## Opdracht a
Druk uit de tekst over de carbollap het gedeelte tussen "Maar men moet" en "daarop gemaakt was." af, beide inbegrepen, zonder iets te wijzigen.

## Geselecteerd fragment
• • • • •

Over de carbollap, over roverij en over carbol als middel tegen roverij.


Reeds is de carbollap ingeburgerd. Het is een stuk doek, liefst dun flanel, dat met verdunde ruwe rode carbol vochtig gemaakt en over de korf of kast gelegd wordt. Haastig wijken de bijen terug en het werken met de bijen is geen kunst meer. De carbollap is voor dames, in het algemeen voor niet-rokers, een uitkomst gebleken.
Maar men moet er voorzichtig mee zijn. Een bezwaar is, dat de honing de carbollucht aanneemt en dit bezwaar geldt het meest, wanneer men de honing afneemt -- juist dan wanneer de bijen het moeilijkst te behandelen, het ongenaakbaarst zijn en men de carbollap het meest nodig heeft. Van meer dan één kant hoorde ik, dat door klanten aanmerking daarop gemaakt was.

• • • • •

## Records

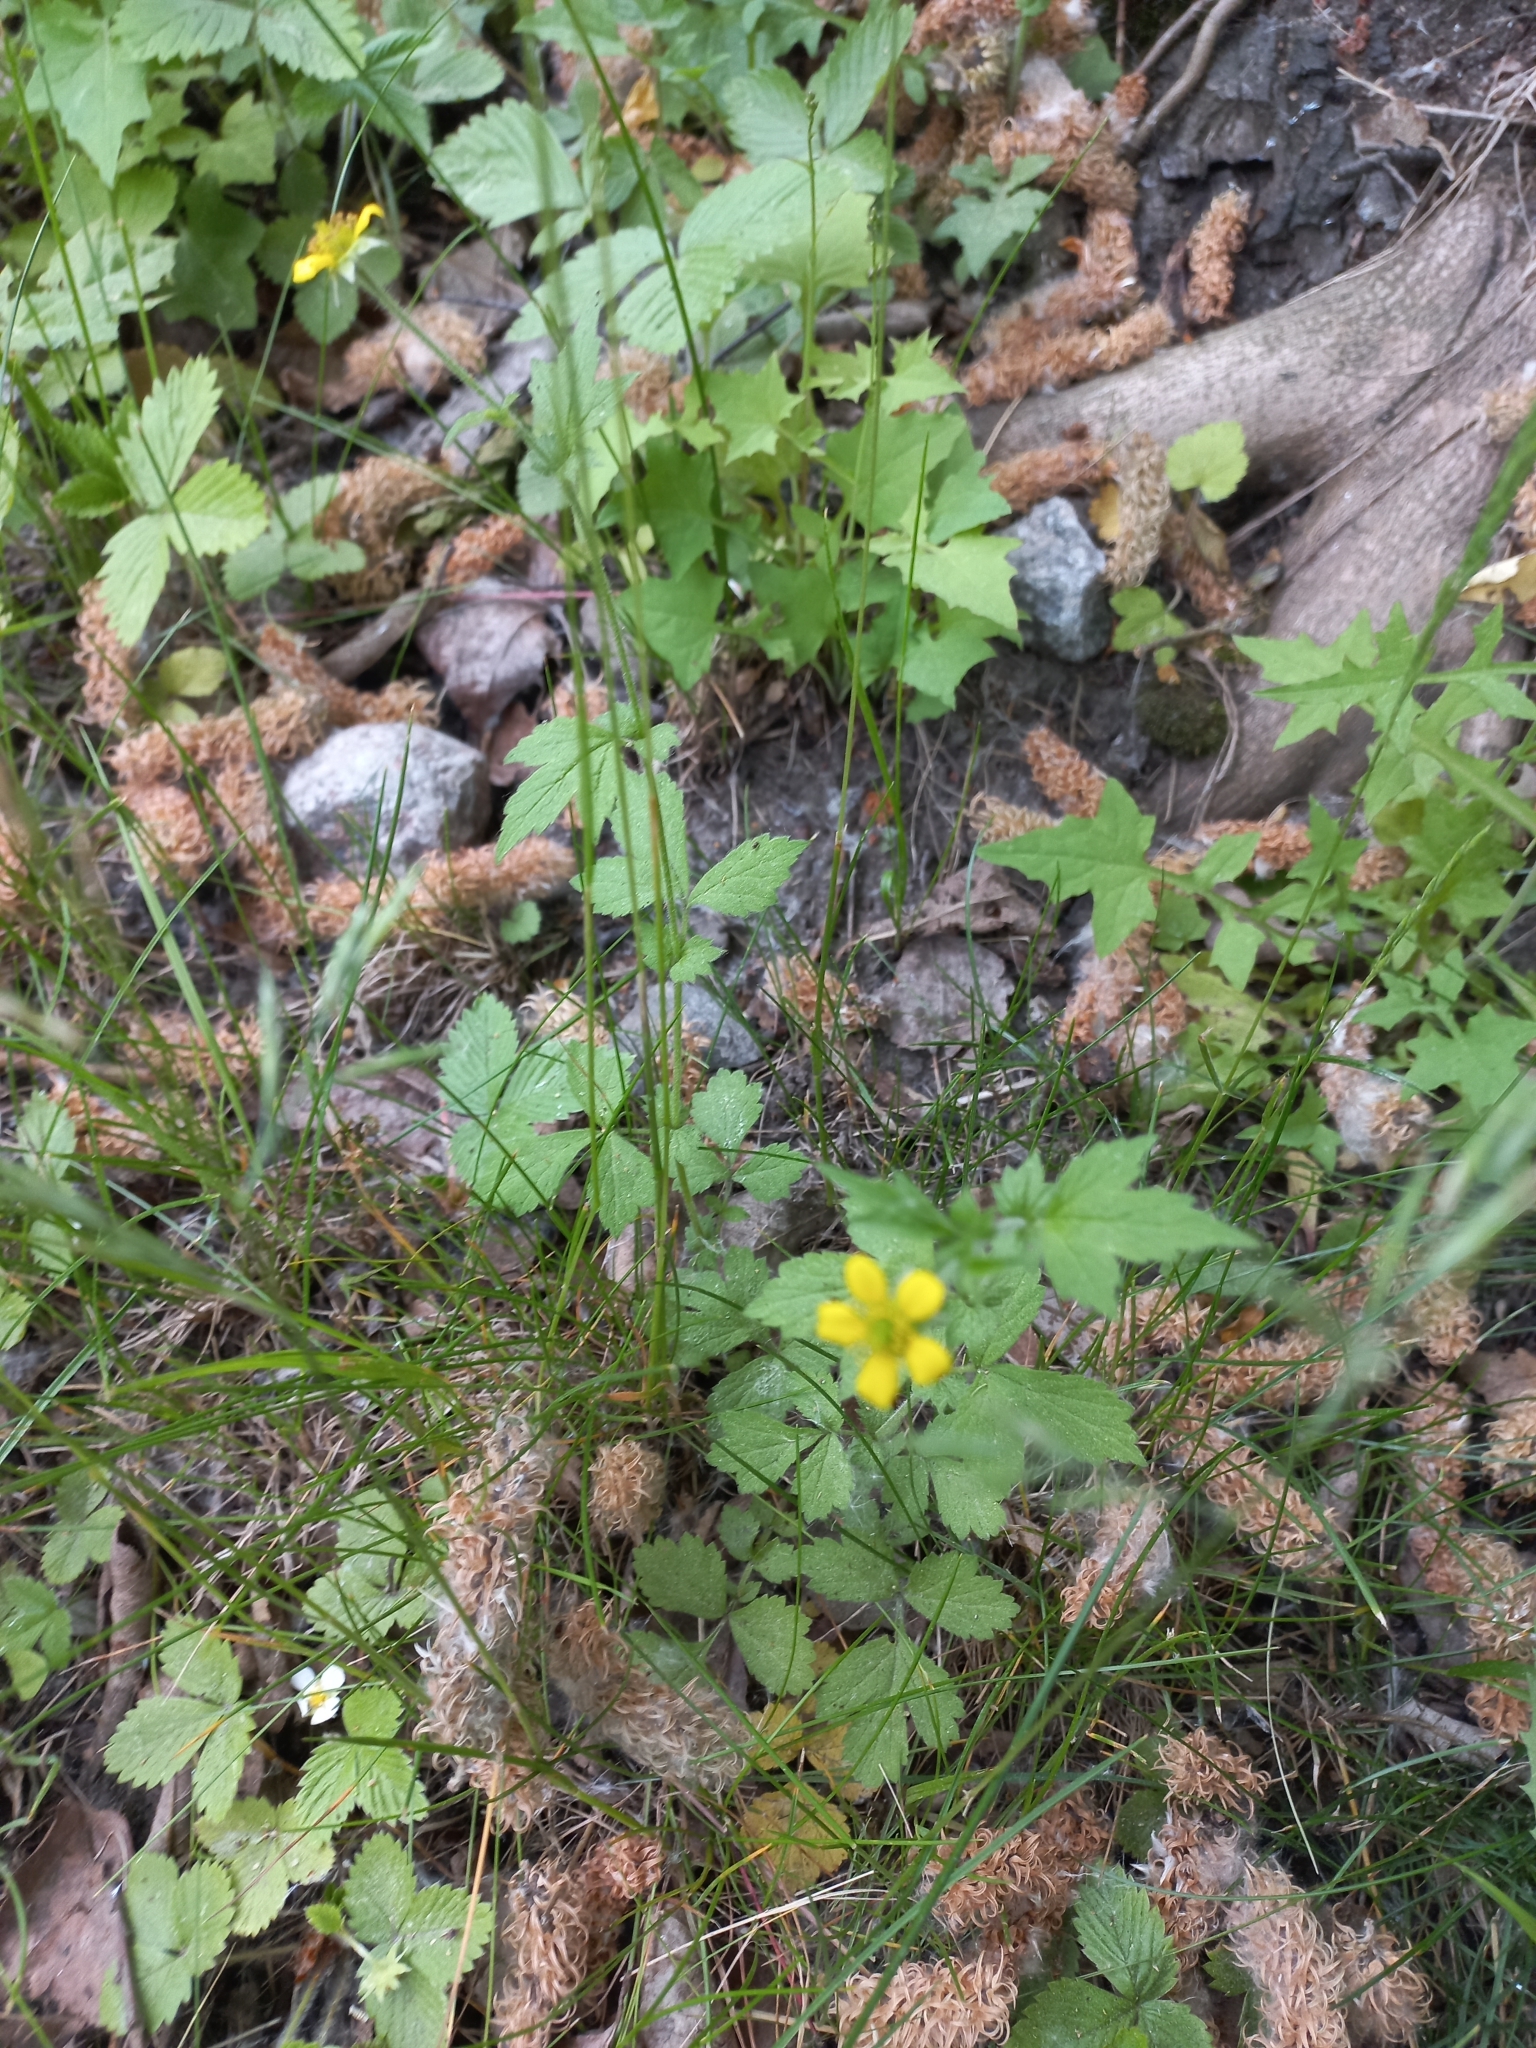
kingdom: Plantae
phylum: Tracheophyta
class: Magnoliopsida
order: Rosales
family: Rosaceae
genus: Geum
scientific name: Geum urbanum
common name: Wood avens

• • • • •

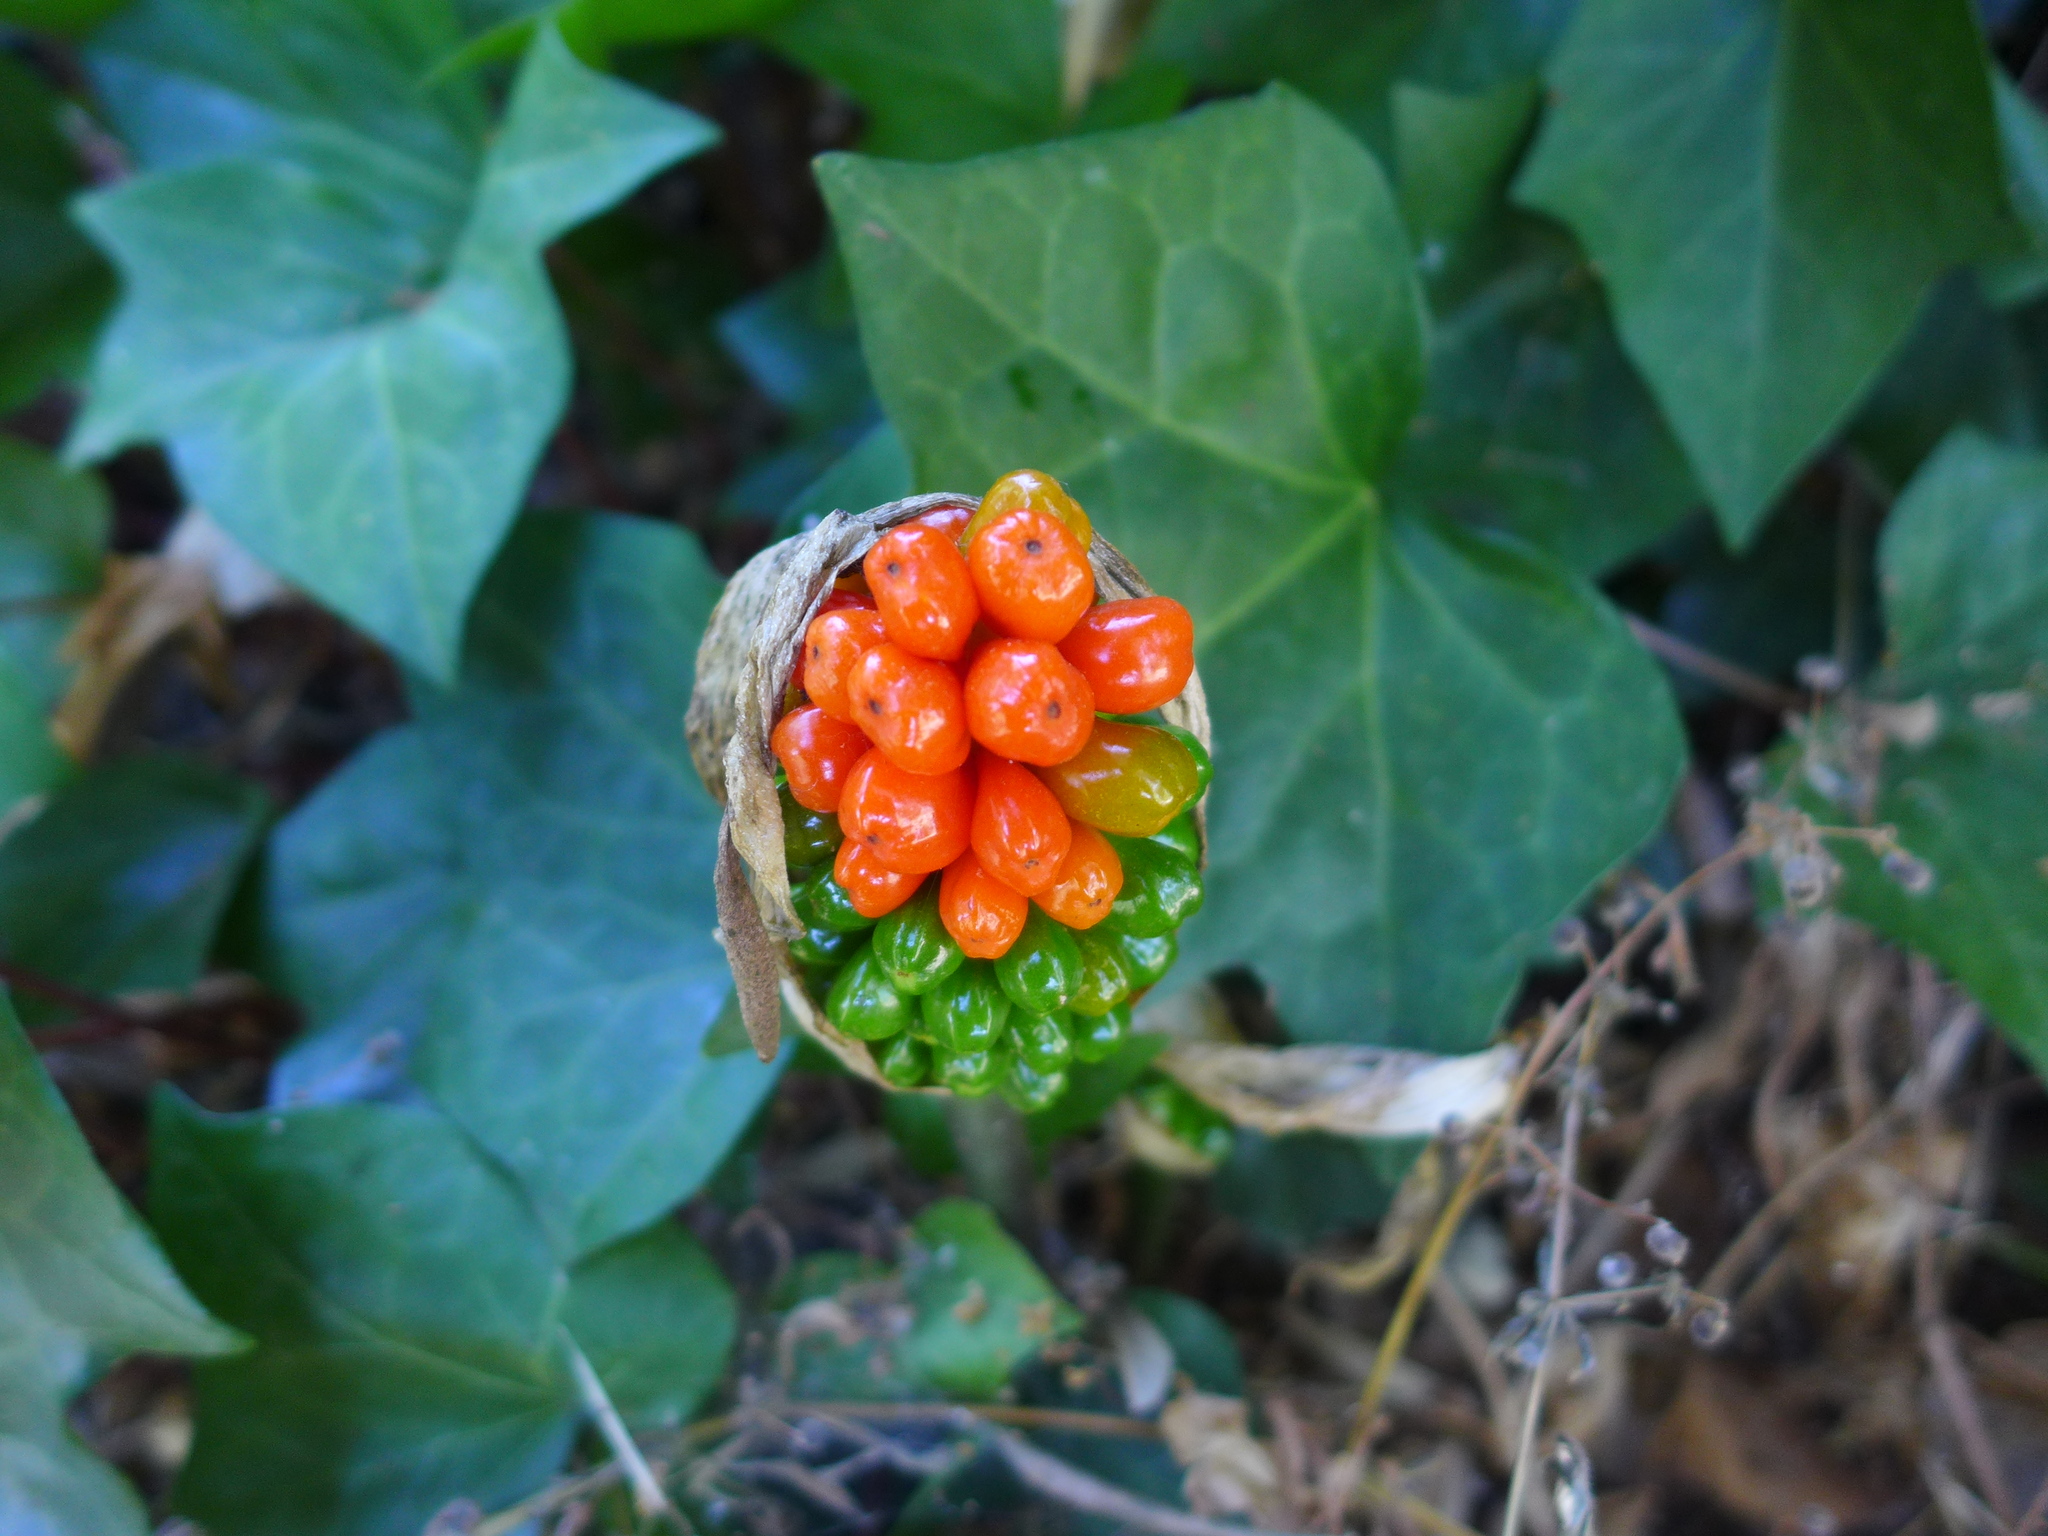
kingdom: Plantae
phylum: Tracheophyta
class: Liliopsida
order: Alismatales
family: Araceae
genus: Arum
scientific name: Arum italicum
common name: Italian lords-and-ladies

• • • • •

## Opdracht b
Geef in de records de regels tussen de regel met "order: Alismatales" en de regel met "common name: Italian lords-and-ladies", beide inbegrepen, opnieuw weer, waarbij "common name" wordt hernoemd tot "volksnaam" en al het overige gelijk blijft. Geef uitsluitend deze regels.

## Uitgewerkte oplossing a
Maar men moet er voorzichtig mee zijn. Een bezwaar is, dat de honing de carbollucht aanneemt en dit bezwaar geldt het meest, wanneer men de honing afneemt -- juist dan wanneer de bijen het moeilijkst te behandelen, het ongenaakbaarst zijn en men de carbollap het meest nodig heeft. Van meer dan één kant hoorde ik, dat door klanten aanmerking daarop gemaakt was.

## Uitgewerkte oplossing b
order: Alismatales
family: Araceae
genus: Arum
scientific name: Arum italicum
volksnaam: Italian lords-and-ladies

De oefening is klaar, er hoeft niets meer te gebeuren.